Meanwhile I changed my notebook's hard disk (rest of the hardware is still the same). But the problem persists...
My new hard disk:
Hitachi Travelstar (1 TB)
Model Number: HGST HTS541010A7E630
Firmware Revision: SE0OA430
We should really think about this again!
This can break people's hardware!!!
"laptop-mode" shouldn't currently touch this on my notebook. The file
/etc/laptop-mode/laptop-mode.conf
is set to:
CONTROL_HD_POWERMGMT=0
I'm currently using the following two files to keep my disk from suspending and waking up again all the time.
This file takes care when the system boot's up:
/etc/udev/rules.d/99-apm-level.rules
==========
SUBSYSTEM!="block|usb", GOTO="apm_level_end"
ACTION!="add|change", GOTO="apm_level_end"
KERNEL=="sr*", GOTO="apm_level_end"
KERNEL=="sd*[!0-9]|hd*[!0-9]", IMPORT{program}="ata_id --export $devnode"
KERNEL=="sd*[!0-9]|hd*[!0-9]", ATTR{queue/rotational}=="1", ENV{ID_ATA_FEATURE_SET_APM}=="1", RUN+="/sbin/hdparm -B 192 $devnode"
LABEL="apm_level_end"
==========
This file takes care after wakeup from suspend:
/usr/lib/systemd/system-sleep/99hdparm
(instead of /etc/pm/sleep.d/99hdparm which isn't working anymore)
==========
#!/bin/sh
# Argument 1: either pre or post, depending on whether the machine is going to sleep or waking up
# Argument 2: suspend, hibernate or hybrid-sleep, depending on which is being invoked
case $1/$2 in
pre/*)
#nothing
;;
post/*)
/usr/sbin/hdparm -B 192 /dev/sda
;;
esac
==========
Created attachment 615483 [details]
hdparm related files from kubuntu-14.04.1-desktop-amd64
More information:
Tested with an openSUSE 13.2 x86_64 KDE live-image on my notebook (from USB memory) on ac-power.
Started "hdparm -B /dev/sda" after booting. Result: 128
Tested kubuntu-14.04.1-desktop-amd64.iso on my notebook (from USB memory)
Started "hdparm -B /dev/sda" after booting. Result: 254
Looks like these files (extracted from the Kubuntu system) are the reason, why Kubuntu has a value of 254.
(attached a copy of these files in the provided zip file)
/etc/hdparm.conf
/lib/hdparm/hdparm-functions
/usr/lib/grub/i386-pc/hdparm.mod
/usr/lib/pm-utils/power.d/95hdparm-apm
I propose openSUSE should do it the same way!
(maybe we have to do it via systemd instead of power.d)
Nevertheless, the Kubuntu file "95hdparm-apm" says "On battery we set hdparm -B 128".
I think also on battery openSUSE should use a value of at least 192 or higher!
Every 2.5 inch hdd I have, has dramatically increasing loads/unloads for values smaller than 192.
Spending a little more power is less worse then breaking peoples hdd's!!!

* **Questions to answer**:
a. In the hdparm thread, what value did "hdparm -B /dev/sda" return after the Kubuntu 14.04.1 image was booted from USB memory?
b. Reproduce the stretch of the hdparm thread from "Model Number: HGST" through "all the time.".

* **Dataset**:
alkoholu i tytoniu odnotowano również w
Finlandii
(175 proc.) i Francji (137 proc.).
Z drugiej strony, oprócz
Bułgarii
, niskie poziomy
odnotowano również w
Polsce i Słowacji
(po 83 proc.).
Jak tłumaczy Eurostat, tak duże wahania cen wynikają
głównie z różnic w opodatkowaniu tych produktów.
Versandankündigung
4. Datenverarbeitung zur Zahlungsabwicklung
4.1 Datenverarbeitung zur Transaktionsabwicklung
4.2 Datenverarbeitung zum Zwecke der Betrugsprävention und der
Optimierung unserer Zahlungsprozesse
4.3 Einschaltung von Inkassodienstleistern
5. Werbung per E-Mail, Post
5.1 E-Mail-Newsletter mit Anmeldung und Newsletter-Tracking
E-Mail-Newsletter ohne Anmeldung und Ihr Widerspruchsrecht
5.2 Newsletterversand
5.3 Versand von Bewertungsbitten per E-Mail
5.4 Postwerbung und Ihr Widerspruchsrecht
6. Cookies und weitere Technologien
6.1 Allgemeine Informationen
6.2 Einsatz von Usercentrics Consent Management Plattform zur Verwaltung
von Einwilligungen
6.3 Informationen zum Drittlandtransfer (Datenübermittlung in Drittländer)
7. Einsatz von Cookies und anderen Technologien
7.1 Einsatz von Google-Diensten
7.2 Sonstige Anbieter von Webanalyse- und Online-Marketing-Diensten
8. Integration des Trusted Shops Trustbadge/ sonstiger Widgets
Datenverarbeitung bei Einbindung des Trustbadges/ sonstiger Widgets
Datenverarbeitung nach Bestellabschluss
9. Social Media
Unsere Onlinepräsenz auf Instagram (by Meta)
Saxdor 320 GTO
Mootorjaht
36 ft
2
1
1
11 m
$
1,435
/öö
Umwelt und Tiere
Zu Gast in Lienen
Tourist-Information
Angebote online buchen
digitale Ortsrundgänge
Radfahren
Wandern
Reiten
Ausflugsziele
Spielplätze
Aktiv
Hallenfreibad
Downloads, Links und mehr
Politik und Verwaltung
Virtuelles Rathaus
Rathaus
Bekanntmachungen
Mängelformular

* **Numbered responses**:
a. It returned 254.

b.
Model Number: HGST HTS541010A7E630
Firmware Revision: SE0OA430
We should really think about this again!
This can break people's hardware!!!
"laptop-mode" shouldn't currently touch this on my notebook. The file
/etc/laptop-mode/laptop-mode.conf
is set to:
CONTROL_HD_POWERMGMT=0
I'm currently using the following two files to keep my disk from suspending and waking up again all the time.